Data for processing |
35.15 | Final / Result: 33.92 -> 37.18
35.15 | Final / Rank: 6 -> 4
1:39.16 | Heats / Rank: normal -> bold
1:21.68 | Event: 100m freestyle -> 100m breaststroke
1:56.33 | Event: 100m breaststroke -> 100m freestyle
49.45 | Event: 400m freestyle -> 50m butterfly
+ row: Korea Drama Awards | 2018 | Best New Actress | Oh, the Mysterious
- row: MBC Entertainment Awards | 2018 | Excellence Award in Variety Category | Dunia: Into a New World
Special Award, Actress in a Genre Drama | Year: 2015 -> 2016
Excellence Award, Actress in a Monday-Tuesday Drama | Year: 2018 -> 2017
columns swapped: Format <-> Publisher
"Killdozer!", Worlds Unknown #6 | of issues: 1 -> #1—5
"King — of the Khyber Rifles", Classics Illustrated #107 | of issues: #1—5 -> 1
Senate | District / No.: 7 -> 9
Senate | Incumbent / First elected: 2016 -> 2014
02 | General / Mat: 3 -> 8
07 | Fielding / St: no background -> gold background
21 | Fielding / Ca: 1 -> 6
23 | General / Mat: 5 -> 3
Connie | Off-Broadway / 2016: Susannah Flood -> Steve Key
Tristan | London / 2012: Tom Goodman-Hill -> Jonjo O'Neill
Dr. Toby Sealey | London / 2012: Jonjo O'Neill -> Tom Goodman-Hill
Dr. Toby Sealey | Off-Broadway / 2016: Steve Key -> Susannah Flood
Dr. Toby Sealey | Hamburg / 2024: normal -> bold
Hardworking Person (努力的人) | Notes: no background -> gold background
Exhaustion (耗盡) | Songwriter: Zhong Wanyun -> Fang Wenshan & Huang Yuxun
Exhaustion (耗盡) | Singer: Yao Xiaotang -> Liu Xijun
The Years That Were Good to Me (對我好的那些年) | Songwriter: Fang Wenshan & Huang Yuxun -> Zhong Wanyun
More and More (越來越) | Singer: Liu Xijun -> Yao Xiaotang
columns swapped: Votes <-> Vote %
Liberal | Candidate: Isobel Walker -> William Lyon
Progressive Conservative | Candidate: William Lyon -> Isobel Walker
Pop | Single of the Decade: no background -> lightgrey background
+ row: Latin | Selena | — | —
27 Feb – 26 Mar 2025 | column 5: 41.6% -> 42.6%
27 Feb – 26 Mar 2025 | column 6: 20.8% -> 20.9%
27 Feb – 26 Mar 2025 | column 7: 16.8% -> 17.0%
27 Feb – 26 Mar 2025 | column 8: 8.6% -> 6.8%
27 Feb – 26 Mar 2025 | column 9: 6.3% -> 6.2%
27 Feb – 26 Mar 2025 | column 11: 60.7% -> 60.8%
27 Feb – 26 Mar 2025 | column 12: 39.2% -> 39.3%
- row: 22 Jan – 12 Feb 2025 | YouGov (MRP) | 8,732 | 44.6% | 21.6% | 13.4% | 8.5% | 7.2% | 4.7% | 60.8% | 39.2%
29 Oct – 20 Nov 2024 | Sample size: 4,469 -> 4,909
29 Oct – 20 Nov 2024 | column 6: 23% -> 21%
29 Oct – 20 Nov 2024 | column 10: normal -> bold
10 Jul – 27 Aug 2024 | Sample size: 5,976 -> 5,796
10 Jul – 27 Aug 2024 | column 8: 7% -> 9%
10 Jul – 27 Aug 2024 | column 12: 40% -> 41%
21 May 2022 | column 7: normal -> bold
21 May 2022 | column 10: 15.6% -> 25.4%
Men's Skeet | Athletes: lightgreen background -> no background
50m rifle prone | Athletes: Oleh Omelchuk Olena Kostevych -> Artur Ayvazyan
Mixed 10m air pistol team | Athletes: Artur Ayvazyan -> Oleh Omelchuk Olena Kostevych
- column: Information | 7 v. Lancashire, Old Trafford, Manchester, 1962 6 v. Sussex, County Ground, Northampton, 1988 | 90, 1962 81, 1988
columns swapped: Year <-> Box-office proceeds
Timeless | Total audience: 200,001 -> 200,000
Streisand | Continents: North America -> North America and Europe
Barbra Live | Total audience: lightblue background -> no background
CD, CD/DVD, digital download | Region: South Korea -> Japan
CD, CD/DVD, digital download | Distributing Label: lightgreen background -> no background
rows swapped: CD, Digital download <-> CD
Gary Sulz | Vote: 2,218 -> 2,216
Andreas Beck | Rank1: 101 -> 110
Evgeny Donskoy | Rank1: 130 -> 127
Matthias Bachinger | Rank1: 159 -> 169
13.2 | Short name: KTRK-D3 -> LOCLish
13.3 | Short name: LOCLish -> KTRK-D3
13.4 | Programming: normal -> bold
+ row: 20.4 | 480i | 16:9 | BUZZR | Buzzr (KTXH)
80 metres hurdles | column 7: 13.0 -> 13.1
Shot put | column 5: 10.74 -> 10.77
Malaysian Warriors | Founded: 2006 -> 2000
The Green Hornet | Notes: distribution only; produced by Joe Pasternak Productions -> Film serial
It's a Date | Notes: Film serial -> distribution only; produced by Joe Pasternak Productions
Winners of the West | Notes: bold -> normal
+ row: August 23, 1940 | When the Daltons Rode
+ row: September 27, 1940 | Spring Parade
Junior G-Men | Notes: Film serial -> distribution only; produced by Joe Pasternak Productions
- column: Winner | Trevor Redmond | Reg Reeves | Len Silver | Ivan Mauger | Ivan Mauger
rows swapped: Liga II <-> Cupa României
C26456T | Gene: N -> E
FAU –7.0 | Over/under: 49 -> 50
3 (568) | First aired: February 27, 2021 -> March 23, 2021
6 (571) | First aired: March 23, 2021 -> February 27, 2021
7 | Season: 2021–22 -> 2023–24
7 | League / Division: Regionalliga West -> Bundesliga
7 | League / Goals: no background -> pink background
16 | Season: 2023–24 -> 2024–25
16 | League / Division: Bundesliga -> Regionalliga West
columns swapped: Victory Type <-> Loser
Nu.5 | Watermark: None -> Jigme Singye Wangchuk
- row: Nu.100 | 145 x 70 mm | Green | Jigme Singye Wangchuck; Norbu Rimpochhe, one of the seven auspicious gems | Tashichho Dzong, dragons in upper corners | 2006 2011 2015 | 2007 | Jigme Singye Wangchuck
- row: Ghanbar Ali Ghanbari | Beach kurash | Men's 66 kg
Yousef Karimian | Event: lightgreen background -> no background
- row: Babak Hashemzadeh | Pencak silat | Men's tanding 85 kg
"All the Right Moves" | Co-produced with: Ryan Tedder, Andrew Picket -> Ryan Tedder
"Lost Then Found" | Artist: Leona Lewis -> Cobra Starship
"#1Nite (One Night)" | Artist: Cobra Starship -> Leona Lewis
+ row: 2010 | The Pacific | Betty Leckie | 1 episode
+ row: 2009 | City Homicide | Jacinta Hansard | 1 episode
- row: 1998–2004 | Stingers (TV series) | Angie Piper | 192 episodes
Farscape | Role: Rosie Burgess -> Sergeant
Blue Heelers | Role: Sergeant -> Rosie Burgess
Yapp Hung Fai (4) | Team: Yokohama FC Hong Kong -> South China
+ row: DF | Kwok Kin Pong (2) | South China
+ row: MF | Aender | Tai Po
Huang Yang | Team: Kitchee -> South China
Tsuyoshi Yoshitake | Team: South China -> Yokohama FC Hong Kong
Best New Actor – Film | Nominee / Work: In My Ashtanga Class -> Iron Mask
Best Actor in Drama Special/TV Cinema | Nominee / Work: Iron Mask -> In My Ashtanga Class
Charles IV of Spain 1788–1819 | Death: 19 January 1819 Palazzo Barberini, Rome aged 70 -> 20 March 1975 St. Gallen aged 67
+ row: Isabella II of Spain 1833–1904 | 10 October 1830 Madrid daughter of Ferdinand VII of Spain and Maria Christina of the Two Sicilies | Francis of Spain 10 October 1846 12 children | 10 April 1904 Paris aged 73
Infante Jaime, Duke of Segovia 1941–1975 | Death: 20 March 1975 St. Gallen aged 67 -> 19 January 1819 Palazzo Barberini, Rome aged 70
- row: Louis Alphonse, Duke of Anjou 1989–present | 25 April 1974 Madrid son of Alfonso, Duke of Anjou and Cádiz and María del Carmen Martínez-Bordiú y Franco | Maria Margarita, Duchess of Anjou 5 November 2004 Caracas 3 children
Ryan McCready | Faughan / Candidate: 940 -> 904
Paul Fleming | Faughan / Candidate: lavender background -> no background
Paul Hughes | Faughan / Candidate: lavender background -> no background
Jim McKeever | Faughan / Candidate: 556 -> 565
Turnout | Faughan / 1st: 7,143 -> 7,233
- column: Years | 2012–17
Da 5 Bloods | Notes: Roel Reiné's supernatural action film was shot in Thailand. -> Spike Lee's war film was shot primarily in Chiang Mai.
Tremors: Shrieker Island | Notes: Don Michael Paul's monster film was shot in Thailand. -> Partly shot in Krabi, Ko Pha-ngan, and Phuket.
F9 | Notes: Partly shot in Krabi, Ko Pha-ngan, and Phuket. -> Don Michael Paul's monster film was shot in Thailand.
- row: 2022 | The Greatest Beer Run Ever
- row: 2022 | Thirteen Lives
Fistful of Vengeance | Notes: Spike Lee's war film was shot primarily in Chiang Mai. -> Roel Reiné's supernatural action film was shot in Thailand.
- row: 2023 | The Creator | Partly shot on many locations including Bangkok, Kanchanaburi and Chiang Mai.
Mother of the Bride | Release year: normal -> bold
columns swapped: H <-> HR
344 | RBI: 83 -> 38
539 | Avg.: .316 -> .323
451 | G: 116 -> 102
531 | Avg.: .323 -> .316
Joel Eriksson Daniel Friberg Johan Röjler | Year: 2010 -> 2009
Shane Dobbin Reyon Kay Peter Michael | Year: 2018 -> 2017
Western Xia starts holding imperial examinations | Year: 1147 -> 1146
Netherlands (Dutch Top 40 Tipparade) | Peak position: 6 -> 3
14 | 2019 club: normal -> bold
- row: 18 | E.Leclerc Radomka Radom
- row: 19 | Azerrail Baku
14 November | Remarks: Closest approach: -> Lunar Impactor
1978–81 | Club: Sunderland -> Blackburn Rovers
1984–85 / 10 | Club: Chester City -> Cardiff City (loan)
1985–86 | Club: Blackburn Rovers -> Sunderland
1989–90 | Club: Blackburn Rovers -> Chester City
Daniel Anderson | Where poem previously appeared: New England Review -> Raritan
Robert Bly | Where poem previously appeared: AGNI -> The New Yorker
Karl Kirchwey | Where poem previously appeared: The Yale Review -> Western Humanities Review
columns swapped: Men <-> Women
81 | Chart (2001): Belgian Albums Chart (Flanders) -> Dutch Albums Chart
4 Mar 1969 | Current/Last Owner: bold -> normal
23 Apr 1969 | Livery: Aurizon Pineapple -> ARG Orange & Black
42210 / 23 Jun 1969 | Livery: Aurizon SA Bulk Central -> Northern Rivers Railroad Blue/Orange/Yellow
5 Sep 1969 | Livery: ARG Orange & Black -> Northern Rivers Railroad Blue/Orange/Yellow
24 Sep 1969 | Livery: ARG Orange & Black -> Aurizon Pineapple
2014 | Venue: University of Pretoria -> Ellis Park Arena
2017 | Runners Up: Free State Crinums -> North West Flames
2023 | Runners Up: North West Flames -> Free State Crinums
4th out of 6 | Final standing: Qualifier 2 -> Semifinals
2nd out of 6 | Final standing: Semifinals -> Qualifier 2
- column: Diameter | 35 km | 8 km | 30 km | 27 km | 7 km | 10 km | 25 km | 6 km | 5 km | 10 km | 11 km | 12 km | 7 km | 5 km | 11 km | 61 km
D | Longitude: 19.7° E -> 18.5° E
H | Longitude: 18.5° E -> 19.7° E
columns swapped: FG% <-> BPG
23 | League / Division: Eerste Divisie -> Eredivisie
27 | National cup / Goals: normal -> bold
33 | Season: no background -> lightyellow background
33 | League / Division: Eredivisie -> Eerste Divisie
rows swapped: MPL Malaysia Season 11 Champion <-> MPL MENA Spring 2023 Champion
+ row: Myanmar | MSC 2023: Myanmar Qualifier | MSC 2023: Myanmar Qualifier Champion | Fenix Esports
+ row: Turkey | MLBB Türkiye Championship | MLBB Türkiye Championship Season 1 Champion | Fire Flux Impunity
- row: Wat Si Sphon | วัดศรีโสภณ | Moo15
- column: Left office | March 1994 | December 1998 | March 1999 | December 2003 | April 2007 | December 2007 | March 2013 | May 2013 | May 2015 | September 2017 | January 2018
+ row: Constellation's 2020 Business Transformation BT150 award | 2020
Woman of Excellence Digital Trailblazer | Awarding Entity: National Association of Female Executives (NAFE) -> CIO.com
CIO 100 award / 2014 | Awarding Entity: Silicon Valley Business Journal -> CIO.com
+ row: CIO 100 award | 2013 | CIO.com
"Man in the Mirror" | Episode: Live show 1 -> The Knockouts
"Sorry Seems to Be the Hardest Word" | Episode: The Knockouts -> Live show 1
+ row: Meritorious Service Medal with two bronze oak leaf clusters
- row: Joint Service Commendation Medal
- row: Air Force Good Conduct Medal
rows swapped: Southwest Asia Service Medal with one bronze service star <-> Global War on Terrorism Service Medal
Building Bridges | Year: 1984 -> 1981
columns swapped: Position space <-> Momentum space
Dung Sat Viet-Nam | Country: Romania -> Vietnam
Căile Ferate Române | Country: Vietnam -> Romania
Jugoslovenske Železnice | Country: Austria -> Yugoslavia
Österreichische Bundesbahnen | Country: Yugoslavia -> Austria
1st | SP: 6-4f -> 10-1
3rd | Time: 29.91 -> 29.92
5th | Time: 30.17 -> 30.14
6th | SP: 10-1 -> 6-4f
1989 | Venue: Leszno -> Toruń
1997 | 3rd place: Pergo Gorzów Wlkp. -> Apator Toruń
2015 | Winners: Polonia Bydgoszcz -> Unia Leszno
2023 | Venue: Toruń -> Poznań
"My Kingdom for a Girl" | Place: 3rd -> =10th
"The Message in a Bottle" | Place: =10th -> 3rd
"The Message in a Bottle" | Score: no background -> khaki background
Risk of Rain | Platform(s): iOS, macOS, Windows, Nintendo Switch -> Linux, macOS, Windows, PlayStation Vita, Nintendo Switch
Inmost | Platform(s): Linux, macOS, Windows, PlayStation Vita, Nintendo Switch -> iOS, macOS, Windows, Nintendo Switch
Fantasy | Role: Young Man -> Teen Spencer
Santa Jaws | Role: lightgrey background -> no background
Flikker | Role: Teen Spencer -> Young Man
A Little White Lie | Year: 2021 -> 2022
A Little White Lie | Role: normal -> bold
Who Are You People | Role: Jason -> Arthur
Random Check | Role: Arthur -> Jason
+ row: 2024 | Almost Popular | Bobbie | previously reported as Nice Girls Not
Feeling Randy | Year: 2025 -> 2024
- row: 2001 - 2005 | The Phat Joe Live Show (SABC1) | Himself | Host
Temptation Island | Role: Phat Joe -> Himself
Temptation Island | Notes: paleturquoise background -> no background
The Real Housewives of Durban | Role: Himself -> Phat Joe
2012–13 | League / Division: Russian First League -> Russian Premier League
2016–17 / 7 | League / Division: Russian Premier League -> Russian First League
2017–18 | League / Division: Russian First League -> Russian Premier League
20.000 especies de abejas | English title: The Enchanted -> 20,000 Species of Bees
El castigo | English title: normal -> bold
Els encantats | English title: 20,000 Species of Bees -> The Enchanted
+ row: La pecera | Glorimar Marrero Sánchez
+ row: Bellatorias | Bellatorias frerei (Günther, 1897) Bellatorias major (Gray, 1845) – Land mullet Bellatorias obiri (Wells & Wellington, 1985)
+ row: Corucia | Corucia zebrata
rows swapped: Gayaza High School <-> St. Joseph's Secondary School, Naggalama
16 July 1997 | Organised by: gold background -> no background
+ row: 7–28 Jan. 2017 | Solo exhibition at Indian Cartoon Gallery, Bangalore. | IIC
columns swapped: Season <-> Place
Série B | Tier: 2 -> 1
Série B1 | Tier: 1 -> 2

Short exercise |
Can you give the lines from the first one through the line containing "Oh, the Mysterious", both included, with "Heats" replaced by "Preliminaries", everything else unchanged, and no other lines?

Finished task |
35.15 | Final / Result: 33.92 -> 37.18
35.15 | Final / Rank: 6 -> 4
1:39.16 | Preliminaries / Rank: normal -> bold
1:21.68 | Event: 100m freestyle -> 100m breaststroke
1:56.33 | Event: 100m breaststroke -> 100m freestyle
49.45 | Event: 400m freestyle -> 50m butterfly
+ row: Korea Drama Awards | 2018 | Best New Actress | Oh, the Mysterious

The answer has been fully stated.